Typically, the BIA are responsible for the lease management and the negotiations, and they try to keep them up to date of changes of the market rates and bids that come in.
Smith said his experience working with allotted lands on range is they’ve always had an open-door policy with allottees when they have questions regarding their land because they want them to be ensured their land is leased and they’re informed of permits on it, and they get their payments on time.
He’s heard some folks are not getting as much money as they normally would, most range leases the rates usually go up. It used to be when a range payout came it was in one big check. Now days, it’s relative to when the leasee pays in then that money is turned over and it’s distributed to the allottees. In some cases, they probably thinking they’re getting less money, when actually they’re getting a little more money than what they normally do.
FHBC member Nathan Small said there are a lot of allottees who have approached the council expressing they no idea what is going on.
Smith said he’s more than willing to send out notifications and it's stuff like this they need to hear and wants to improve the knowledge base.
Shoshone-Bannock elder Zelphia Towersap was in attendance to ask questions and wanted both parties to identify solutions to the issues.
She talked about how it was difficult to read her lease statement and said BIA never told her she has land in Caribou County. She’s asked who owns the most land on her allotment, but was told to figure it out. She gets a report from BIA every three months, but said the paperwork doesn’t tell you much but talks about grazing and agriculture. From the reports and looking into the amounts of checks received she feels like the numbers don’t add up.
“Who do you trust, do you trust your Tribal leaders? A lot of times we blame them. We never blame the BIA,” she said, adding when you start to do the research there are a lot of questions BIA does not do.
For instance, this is the time they’re supposed to negotiate with their lease, but they can’t negotiate or go to the office due to COVID restrictions. She sees non-Native people getting more money for the acres they own and lease off the reservation.
Her frustration was to find out who they need to go to, to listen.

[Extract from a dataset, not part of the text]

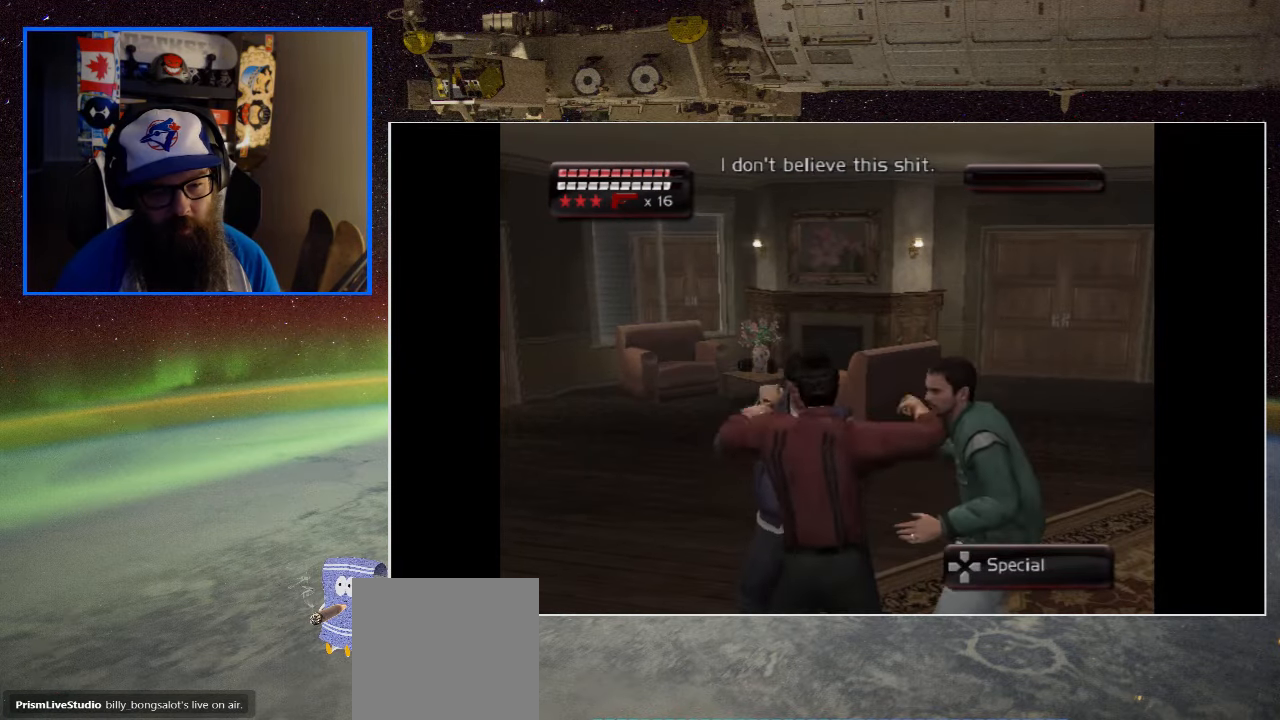
{"buttons": ["X"], "left_stick": "center", "right_stick": "center", "events": [[17, "DPAD_RIGHT", "down"], [67, "X", "up"], [133, "DPAD_RIGHT", "up"], [133, "X", "down"], [200, "DPAD_RIGHT", "down"], [233, "X", "up"], [267, "DPAD_RIGHT", "up"], [300, "X", "down"], [367, "DPAD_RIGHT", "down"], [400, "X", "up"], [467, "DPAD_RIGHT", "up"], [484, "X", "down"]]}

Her daughter, Yvette Tuell, said it’s an important issue for her mother to understand how her land is being managed and who has control and how is she able to give input into the management of those lands. She said she has the paperwork from her land well documented and she wants to understand. Every time she goes to BIA she seems to not get the answers she’s looking for.
“In some of these questions they really do reveal a real deficiency in both the BIA and on the tribal side,” said Tuell. She tried to explain to her the Tribes 638 portions of the range program and they don’t hear anything of who has what responsibility in terms of talking to individual landowners.
Tuell said she points out landowners have little opportunity to give input for when it comes to grazing.
“Everyone focuses on the big management of farm leases, of other types of right of way leases but they don’t spend a lot of time looking at grazing,” she said.
She wants to know how BIA conducts consultations with individual allottees? Do they only reach out to them with just letters? Tuell said she doesn't think people understand what they’re getting in the mail.
After the meeting, Tuell said the main point of the meeting was the commitment of the Regional Director to have the Fort Hall Acting Superintendent reach out to individual allottees and explain the leasing process for grazing.